ТЕКСТ ДОКУМЕНТА
-----

Так, наверное, должна себя чувствовать студентка-первокурсница, получившая приглашение преподавателя с известной репутацией к себе домой на консультацию.
Если человек, приставленный по службе к «Ленфильму», стало быть, бывающий у нас когда захочет, имеющий беспрепятственную возможность прийти к нам в редакторский кабинет и говорить со мной на любые темы… Да не нужно быть семи пядей во лбу, чтобы понять интимный, что значит задушевный, сокровенный характер предложенной встречи без посторонних глаз.
Вон оно что! Тут и «лекция» моя, и приглашение для «консультации» насчет «Волос» окрасились новым цветом…
Не имея привычки откладывать неприятности на завтра, я сказал, что готов встретиться хоть сегодня. Оказывается, к такой моей «готовности» офицер незримого фронта был не готов. Договорились встретиться на следующий день.
Бывает, в лесу вместе с ягодой прихватишь в рот лесного клопа, не смертельно, но долго будешь отплевываться.
Надо думать, думать, думать… Плевками не отделаешься. Но и само думанье уже унизительно. Нет чтобы сказать: дорогой воин, у вас своя работа, у меня своя… Не скажешь. Может быть, кто-то именно так и говорит. А я не смог, боязно.
Естественно, на студии у меня были друзья, которым доверял я, и они мне доверяли. Вместе занимались самиздатом, распечатывали на машинке на папиросной бумаге «Хронику текущих событий», сообщавшую о разного рода противостоянии официальной власти, материалы по процессам, к примеру Синявского и Даниэля, нобелевскую речь Камю, цветаевский «Лебединый стан» и даже выкинутые строгой советской цензурой соблазнительные страницы из «Сатирикона» Петрония, слишком откровенно повествующие о вольности нравов времен Нерона… Но не пойдешь же к своим друзьям и не скажешь: «Братцы, кажется, завтра получу лестное предложение, скорее всего, дадут оперативную кличку, так что впредь зовите меня „товарищ Окунь“. А деньги на самиздатовские распечатки буду передавать только в туалете…»
От «Ленфильма» до гостиницы «Ленинград» три остановки на трамвае.

-----

ПРЕДОСТАВЛЕННЫЕ СВЕДЕНИЯ
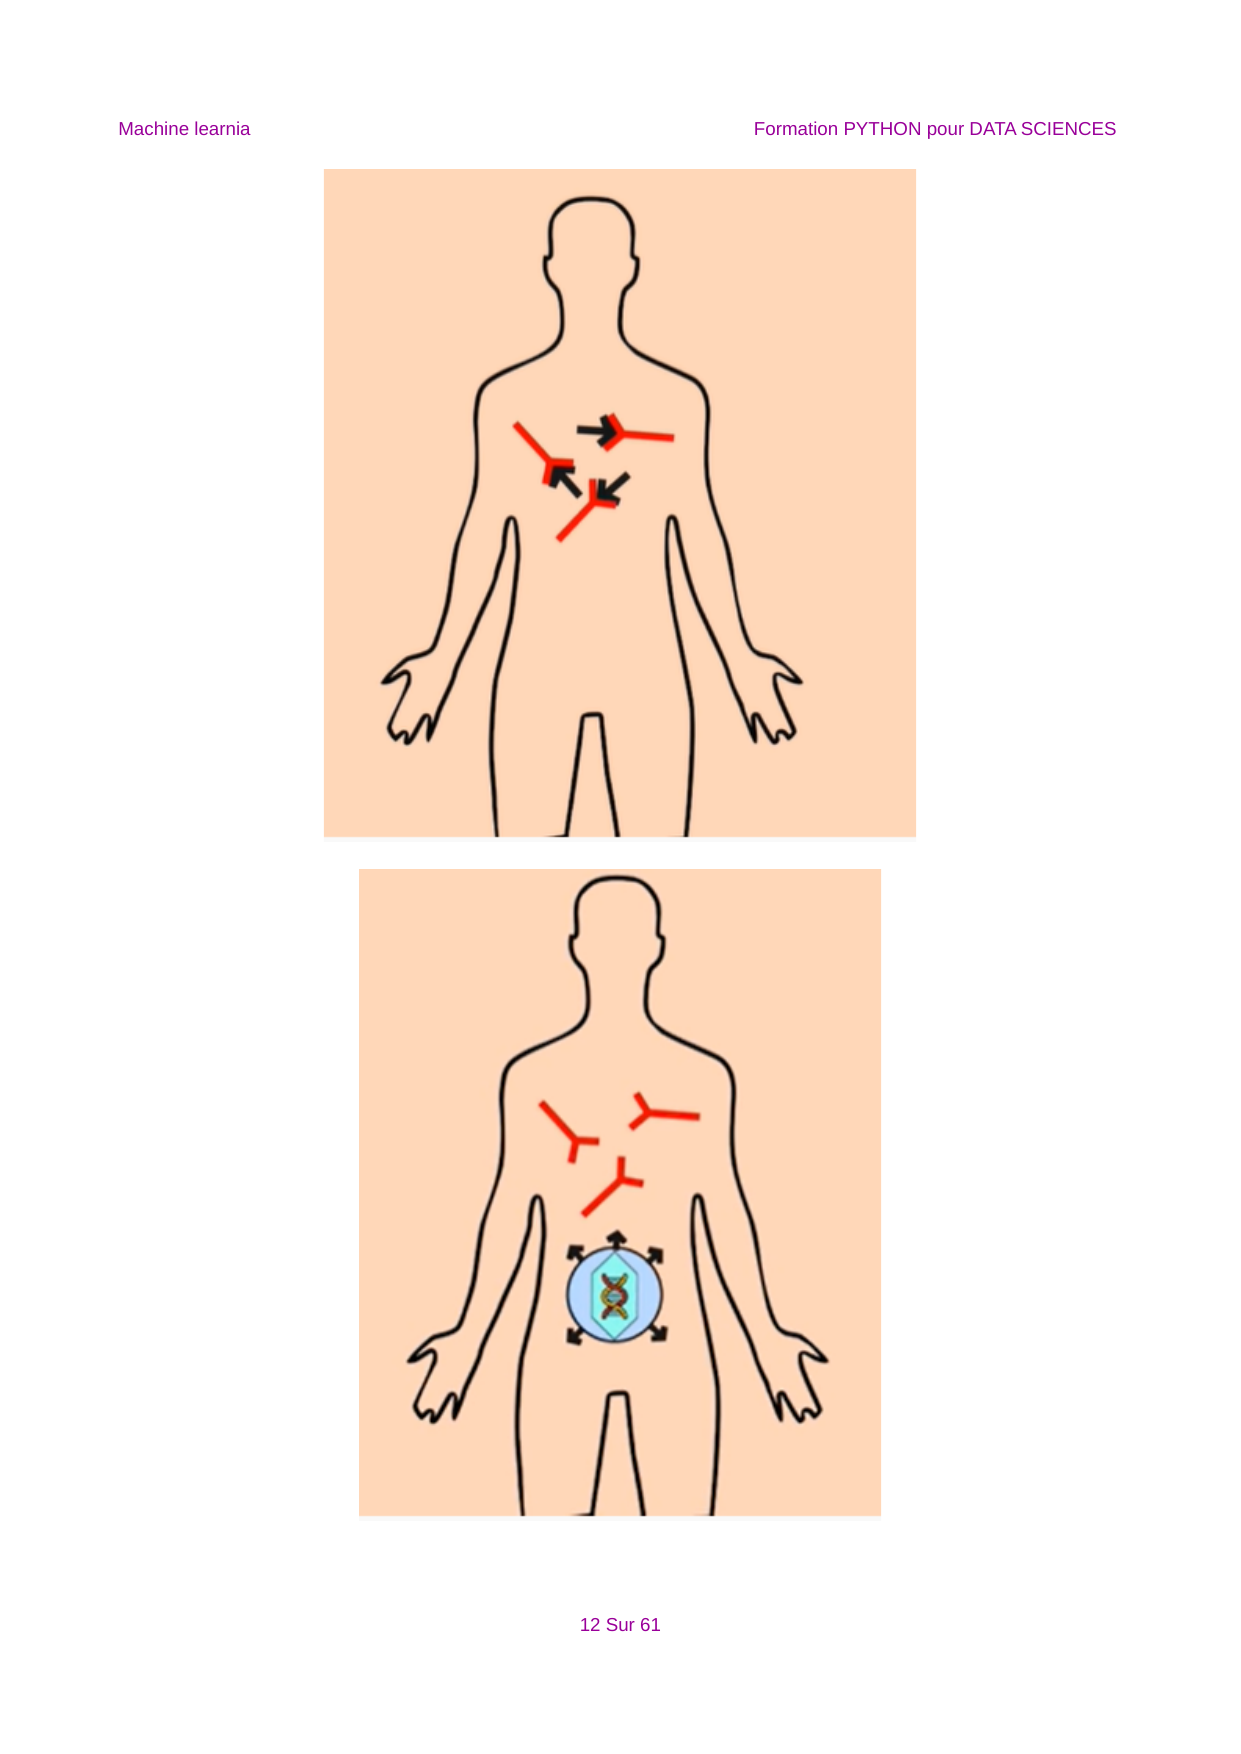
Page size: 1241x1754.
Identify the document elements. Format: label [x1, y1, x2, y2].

-----

СУТЬ ЗАДАНИЯ
Пожалуйста, воспроизведите без изменений фрагмент текста о «Ленфильме», который начинается словами «Если человек, приставленный» и заканчивается словами «без посторонних глаз.».

В ОТВЕТ
Если человек, приставленный по службе к «Ленфильму», стало быть, бывающий у нас когда захочет, имеющий беспрепятственную возможность прийти к нам в редакторский кабинет и говорить со мной на любые темы… Да не нужно быть семи пядей во лбу, чтобы понять интимный, что значит задушевный, сокровенный характер предложенной встречи без посторонних глаз.